Task - Repeat the data precisely as given.

Provided material -

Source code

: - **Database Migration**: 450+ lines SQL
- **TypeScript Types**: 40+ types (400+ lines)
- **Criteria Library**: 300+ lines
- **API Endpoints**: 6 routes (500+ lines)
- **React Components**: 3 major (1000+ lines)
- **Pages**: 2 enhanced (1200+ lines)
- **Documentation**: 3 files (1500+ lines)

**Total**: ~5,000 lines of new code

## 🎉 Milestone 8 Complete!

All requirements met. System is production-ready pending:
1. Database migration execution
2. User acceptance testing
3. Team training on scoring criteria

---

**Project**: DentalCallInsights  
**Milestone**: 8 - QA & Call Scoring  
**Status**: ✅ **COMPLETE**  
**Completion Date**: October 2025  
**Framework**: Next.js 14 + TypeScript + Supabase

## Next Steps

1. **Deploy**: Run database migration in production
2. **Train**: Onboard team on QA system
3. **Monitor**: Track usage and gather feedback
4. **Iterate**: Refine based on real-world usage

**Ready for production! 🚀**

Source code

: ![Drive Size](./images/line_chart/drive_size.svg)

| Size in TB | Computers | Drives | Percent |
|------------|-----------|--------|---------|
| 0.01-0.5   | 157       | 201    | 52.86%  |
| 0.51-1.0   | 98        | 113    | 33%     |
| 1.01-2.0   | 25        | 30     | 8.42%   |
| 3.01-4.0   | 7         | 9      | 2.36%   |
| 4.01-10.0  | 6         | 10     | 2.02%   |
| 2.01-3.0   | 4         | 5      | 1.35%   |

Solution -
Source code

: - **Database Migration**: 450+ lines SQL
- **TypeScript Types**: 40+ types (400+ lines)
- **Criteria Library**: 300+ lines
- **API Endpoints**: 6 routes (500+ lines)
- **React Components**: 3 major (1000+ lines)
- **Pages**: 2 enhanced (1200+ lines)
- **Documentation**: 3 files (1500+ lines)

**Total**: ~5,000 lines of new code

## 🎉 Milestone 8 Complete!

All requirements met. System is production-ready pending:
1. Database migration execution
2. User acceptance testing
3. Team training on scoring criteria

---

**Project**: DentalCallInsights  
**Milestone**: 8 - QA & Call Scoring  
**Status**: ✅ **COMPLETE**  
**Completion Date**: October 2025  
**Framework**: Next.js 14 + TypeScript + Supabase

## Next Steps

1. **Deploy**: Run database migration in production
2. **Train**: Onboard team on QA system
3. **Monitor**: Track usage and gather feedback
4. **Iterate**: Refine based on real-world usage

**Ready for production! 🚀**

Source code

: ![Drive Size](./images/line_chart/drive_size.svg)

| Size in TB | Computers | Drives | Percent |
|------------|-----------|--------|---------|
| 0.01-0.5   | 157       | 201    | 52.86%  |
| 0.51-1.0   | 98        | 113    | 33%     |
| 1.01-2.0   | 25        | 30     | 8.42%   |
| 3.01-4.0   | 7         | 9      | 2.36%   |
| 4.01-10.0  | 6         | 10     | 2.02%   |
| 2.01-3.0   | 4         | 5      | 1.35%   |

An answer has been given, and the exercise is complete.